O ministro da Justiça, José Eduardo Cardozo, também acompanhou a operação.

O governo decidiu montar um gabinete de crise para combater o desmatamento depois que o Instituto Nacional de Pesquisas Espaciais (Inpe) anunciou, na semana passada, um salto no índice de desmatamento na Amazônia. Entre março e abril deste ano, chegou a 593 quilômetros quadrados, um aumento de 472,9 por cento em relação ao mesmo período do ano passado.

Para ambientalistas, o aumento no desmatamento está ligado à expectativa de enfraquecimento da legislação com o novo texto Código Florestal, aprovado na Câmara dos deputados na terça.

Horas antes da votação, ao receber ex-ministros do Meio Ambiente, a presidente Dilma Rousseff sinalizou que haveria alguma relação entre o aumento do desmatamento e a expectativa de que o novo texto poderá aumentar a impunidade.

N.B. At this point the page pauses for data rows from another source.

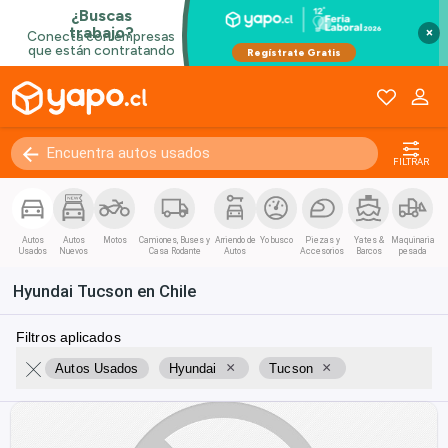
×
FILTRAR
Autos
Autos
Motos
Camiones, Buses y
Arriendo de
Yo busco
Piezas y
Yates &
Maquinaria
Usados
Nuevos
Casa Rodante
Autos
Accesorios
Barcos
pesada
Hyundai Tucson en Chile
Filtros aplicados
×
×
Autos Usados
Hyundai
Tucson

Na ação acompanhada nesta terça na região de Sinop, a 501 quilômetros de Cuiabá, o Instituto Brasileiro do Meio Ambiente (Ibama) apreendeu dois tratores e embargou uma área de 320 hectares, dos quais 120 já haviam sido desmatados ilegalmente.

Os desmatadores usaram a prática conhecida como "correntão", na qual uma corrente grossa de metal é presa a dois tratores que a usam para derrubar a mata.

"Com o correntão, a fauna não tem chance de fugir. A corrente atropela tudo", disse o diretor de Proteção Ambiental do Ibama, Luciano Menezes Evaristo.

Segundo o diretor do Ibama, desde janeiro o órgão ambiental já aplicou o equivalente a 300 milhões de reais por desmatamentos ilegais no Mato Grosso, Pará, sul do Amazonas e Rondônia. Ao todo, 43 tratores já foram apreendidos.

O governador do Mato Grosso, Silval Barbosa (PMDB), que acompanhou os ministros, anunciou que o Estado passará a proibir a prática em desmatamentos autorizados.